Les pages Facebook en hommage à son action se multiplient. Dans les commentaires, beaucoup de musulmans condamnent ses meurtres, une minorité l’excuse par antisémitisme ou par défiance envers les médias. Sur la page « Hommage à Mohamed Merah », désactivée depuis, l’administrateur écrit ainsi : « Ces actes ne sont pas excusables, mais ça reste un frère. Il a voulu faire quelque chose de bien mais il ne l’a pas fait de la bonne manière (…) Il y a des générations dans les quartiers laissées à l’abandon, et après ils se plaignent des conséquences. Ils nous parlent d’endoctrinement, alors qu’ils endoctrinent la population mondiale pour les détourner d’Allah. On vit dans un pays de Juifs, c’est comme ça mais c’est la vérité. »
En prétendant assassiner des Juifs pour » venger les enfants palestiniens », Mohamed Merah a cherché à politiser sa folie criminelle. « Cela offre des possibilités d’identification pour sa communauté qui finit par oublier qu’il a aussi tué des musulmans, explique Gilles Kepel. C’est une manière pour Merah d’essayer de rassembler des soutiens en se présentant comme défenseur de l’islam, attaqué en Palestine. » Selon Kepel, sa stratégie s’inspirerait d’Abou Moussab al-Souri, l’un des leaders d’Al-Qaeda récemment libéré par Bachar al-Assad. Il préconisait de purger la communauté de ses mauvais éléments avant de gagner des adeptes en tuant des ennemis symboliques de l’islam.

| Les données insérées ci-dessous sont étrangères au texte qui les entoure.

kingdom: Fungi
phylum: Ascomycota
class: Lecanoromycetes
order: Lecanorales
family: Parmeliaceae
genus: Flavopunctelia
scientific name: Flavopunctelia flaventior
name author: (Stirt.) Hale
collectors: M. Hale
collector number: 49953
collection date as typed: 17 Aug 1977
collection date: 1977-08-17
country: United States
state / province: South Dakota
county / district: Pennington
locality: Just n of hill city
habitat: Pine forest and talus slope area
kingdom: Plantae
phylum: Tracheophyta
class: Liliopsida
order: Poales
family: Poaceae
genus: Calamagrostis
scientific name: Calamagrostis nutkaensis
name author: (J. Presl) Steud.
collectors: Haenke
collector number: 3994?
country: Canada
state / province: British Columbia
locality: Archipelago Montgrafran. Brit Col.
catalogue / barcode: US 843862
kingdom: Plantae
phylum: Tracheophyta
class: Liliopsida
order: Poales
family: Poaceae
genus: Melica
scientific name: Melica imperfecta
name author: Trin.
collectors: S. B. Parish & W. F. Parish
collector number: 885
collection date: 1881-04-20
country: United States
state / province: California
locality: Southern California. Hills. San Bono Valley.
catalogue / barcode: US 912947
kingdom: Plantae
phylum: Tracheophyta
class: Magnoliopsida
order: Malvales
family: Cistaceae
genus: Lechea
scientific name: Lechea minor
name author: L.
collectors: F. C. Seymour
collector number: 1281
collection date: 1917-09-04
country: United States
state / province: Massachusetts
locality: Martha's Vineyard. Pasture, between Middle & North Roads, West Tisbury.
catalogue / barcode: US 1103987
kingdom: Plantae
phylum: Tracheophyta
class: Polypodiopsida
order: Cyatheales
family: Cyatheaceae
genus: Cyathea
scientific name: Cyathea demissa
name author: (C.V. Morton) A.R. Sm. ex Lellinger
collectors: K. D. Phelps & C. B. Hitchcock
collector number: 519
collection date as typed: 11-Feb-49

Samedi 24 mars, une trentaine de jeunes des Izards, surtout des filles, s’est rassemblée en mémoire de Mohamed Merah. Laurent (1), un ancien ami : « C’était un hommage au premier Mohamed, celui que tout le monde voulait serrer dans ses bras lorsqu’il était jeune. Le second Mohamed, qui a tué des enfants à bout portant, personne ne le reconnaît ».